▶ _Exercise description_
Consider the entries below. Count the lines holding the string "победителя" and state the number only.

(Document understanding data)
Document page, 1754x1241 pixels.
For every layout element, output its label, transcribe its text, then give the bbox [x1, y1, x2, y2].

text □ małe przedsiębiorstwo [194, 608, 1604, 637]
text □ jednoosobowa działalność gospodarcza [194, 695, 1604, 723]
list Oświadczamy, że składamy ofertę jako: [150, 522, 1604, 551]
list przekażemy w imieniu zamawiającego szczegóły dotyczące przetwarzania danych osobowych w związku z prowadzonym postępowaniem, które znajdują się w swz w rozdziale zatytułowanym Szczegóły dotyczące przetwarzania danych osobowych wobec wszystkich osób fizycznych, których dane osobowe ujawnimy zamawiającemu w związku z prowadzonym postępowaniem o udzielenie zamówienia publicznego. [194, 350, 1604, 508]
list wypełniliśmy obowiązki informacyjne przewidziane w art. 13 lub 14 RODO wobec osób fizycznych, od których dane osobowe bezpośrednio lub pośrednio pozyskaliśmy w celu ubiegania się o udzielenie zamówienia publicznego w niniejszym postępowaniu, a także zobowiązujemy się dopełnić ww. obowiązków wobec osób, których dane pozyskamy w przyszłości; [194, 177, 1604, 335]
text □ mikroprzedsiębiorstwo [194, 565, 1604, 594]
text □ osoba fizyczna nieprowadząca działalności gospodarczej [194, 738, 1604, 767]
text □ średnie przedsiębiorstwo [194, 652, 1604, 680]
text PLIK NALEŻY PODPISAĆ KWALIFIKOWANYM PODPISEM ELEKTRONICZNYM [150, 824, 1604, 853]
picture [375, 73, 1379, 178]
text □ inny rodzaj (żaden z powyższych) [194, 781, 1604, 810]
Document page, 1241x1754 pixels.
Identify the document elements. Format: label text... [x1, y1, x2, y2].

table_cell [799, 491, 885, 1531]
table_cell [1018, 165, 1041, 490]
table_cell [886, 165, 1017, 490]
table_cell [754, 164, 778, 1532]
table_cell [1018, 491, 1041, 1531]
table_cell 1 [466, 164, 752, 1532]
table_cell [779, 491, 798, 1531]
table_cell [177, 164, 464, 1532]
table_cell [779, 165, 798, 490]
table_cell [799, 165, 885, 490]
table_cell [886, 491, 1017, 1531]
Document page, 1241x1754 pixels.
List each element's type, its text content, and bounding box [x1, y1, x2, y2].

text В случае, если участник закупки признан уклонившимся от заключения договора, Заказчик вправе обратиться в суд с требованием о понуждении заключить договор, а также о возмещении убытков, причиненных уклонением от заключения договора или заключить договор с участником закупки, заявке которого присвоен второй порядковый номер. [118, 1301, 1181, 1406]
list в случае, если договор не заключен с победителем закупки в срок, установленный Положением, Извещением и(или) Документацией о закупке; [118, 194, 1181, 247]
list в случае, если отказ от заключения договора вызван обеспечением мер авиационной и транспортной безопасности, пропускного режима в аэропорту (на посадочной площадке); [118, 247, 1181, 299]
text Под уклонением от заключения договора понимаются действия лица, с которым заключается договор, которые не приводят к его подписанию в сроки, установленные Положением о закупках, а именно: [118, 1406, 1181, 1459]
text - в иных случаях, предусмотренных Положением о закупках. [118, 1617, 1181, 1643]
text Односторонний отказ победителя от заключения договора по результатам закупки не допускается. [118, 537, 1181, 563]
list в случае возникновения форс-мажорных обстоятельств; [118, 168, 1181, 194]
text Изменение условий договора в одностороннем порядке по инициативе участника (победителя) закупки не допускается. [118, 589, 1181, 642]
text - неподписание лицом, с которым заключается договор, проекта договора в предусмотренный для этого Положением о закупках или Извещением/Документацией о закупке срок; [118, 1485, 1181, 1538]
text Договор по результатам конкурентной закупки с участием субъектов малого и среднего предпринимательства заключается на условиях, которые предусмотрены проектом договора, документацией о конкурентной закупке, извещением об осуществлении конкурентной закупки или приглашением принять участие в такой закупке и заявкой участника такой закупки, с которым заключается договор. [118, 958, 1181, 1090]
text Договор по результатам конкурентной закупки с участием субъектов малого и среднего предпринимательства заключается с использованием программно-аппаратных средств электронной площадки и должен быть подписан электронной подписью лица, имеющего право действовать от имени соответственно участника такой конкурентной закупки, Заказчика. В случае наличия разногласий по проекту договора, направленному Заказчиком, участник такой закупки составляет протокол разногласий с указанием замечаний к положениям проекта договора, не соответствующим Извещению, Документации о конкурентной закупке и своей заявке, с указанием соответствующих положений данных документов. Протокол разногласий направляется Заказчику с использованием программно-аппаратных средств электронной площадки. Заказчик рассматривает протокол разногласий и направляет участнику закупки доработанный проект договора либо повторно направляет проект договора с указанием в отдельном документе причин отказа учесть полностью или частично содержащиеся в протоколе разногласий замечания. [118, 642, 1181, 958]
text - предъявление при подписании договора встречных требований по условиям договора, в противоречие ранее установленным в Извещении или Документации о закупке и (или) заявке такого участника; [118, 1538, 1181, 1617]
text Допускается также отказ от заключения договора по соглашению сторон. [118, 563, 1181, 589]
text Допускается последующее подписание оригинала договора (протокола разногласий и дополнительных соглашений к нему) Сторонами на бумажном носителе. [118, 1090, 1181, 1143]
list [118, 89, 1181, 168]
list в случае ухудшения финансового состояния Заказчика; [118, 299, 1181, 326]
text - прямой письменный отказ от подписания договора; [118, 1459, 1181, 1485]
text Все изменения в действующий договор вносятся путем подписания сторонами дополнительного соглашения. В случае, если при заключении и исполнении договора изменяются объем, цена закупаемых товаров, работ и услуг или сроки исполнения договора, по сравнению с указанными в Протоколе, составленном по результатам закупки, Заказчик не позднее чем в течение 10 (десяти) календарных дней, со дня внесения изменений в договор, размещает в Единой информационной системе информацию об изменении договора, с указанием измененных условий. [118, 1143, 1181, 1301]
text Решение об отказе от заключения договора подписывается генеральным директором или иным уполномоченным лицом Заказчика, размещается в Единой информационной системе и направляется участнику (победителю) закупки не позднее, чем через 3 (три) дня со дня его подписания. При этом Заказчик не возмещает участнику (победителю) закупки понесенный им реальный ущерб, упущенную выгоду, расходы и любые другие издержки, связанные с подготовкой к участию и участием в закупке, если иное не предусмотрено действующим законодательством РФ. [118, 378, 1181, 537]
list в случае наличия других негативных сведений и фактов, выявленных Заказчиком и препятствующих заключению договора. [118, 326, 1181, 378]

▶ _Task response_
2